Don’t aim for purgatory – aim for Heaven itself. And by all means, avoid eternal damnation at all costs!

In that vein, here is a great reflection from Fr Eddie Gros SJ the pastor at Holy Name of Jesus in New Orleans.  I’ll be praying for him; I certainly know what he’s going through. I have learned though, that there’s only so much you can do on any given day. We can’t “do it all.”

A Reflection on Being a Pastor

“PLEASE PRAY FOR ME

“Being a PASTOR has become almost like playing one of those video games set at an impossibly high level. And although fulfillment in ministry is always what keeps me going—I love the sacraments and I love being a part of people’s spiritual journeys—the expectations with regard to my management and conciliatory skills are about to push me over the edge.

“First of all, I didn’t write the Sermon on the Mount or proclaim the Reign of God. It is a very challenging and demanding message… Yet people, especially in the US, get angry when I do not dilute or mute the demands Jesus makes. I have the option to either commit the sin of distorting Jesus’ message to appease people’s political preferences, or be condemned with being either LIBERAL or CONSERVATIVE. To divide the Gospel message into one of these two categories—otherwise known as binary thinking—constitutes a great pressure and a constant temptation to commit serious material mortal sin by being untruthful to who I am.

“Secondly, the demands of administration and the skills the faithful expect of me are impossible for Jesus to meet, even on a good day.

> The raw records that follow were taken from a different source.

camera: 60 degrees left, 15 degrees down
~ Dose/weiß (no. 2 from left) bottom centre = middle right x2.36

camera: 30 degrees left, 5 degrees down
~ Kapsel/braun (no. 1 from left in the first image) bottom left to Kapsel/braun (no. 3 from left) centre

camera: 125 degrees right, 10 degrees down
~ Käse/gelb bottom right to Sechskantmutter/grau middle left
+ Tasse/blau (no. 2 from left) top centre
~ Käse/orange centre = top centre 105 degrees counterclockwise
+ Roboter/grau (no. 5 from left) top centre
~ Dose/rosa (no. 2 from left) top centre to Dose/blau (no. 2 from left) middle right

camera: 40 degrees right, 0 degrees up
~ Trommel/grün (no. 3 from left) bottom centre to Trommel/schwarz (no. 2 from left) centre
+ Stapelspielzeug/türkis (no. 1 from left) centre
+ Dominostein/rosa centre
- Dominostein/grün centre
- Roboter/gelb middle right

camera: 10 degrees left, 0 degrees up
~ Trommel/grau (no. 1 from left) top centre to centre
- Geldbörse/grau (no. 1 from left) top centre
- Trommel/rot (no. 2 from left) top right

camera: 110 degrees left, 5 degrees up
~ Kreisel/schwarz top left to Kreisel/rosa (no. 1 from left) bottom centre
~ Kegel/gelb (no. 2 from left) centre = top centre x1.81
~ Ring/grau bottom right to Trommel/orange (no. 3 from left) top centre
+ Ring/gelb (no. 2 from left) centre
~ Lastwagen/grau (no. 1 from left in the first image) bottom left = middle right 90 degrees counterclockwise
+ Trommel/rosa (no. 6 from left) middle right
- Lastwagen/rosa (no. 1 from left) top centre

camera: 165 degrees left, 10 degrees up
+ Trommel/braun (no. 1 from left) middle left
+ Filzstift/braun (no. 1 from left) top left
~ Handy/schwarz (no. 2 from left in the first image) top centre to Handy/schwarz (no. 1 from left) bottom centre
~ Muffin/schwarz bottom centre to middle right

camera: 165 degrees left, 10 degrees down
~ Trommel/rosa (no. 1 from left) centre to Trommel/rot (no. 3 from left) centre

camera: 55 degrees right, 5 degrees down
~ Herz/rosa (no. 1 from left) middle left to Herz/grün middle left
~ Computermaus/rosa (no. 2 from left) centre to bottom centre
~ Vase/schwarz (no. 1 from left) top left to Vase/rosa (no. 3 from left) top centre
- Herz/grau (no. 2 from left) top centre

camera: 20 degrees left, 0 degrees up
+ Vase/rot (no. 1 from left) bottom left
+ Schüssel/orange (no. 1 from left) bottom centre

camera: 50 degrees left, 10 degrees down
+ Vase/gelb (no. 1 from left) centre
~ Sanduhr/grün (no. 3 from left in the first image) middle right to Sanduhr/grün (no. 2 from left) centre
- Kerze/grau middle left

(1) To preach in a dynamic, captivating, and original way, BUT KEEP IT BRIEF
(2) To be a perfect example of patience and emotional equilibrium
(3) to know how to counsel in any situation
(4) To resolve problems whereby I am perceived as both “tough and demanding” as well as “compassionate, understanding, forgiving, and conciliatory”
(5) To bring groups together whose inner dynamics and purposes are frequently at odds with one another
(6) To be a friend, teacher, mentor, expert in dealing with children. a reconciler, expert with adolescents, marriage counselor, leadership promoter, advocate in interpersonal conflicts, long-range planner, challenger and consoler, tough and gentle, strong enough to fire people from their jobs yet patient enough to allow them to grow and develop, biblical scholar, able to praise and able to criticize, generally available round the clock, considered lazy when asking for one day off a week,
(7) A BUSINESS MAN WHO CONDUCTS CHURCHES AND SCHOOLS LIKE BUSINESSES WHILE ALL THE WHILE USING MONEY, MATERIAL GOODS, AND CHURCH ASSETS ACCORDING TO GOSPEL VALUES

“AGAIN, I DOUBT WHETHER JESUS ON A GOOD DAY CAN FULFILL ALL OF THIS

“Reflections by Fr. Eddie Gros, S.J.”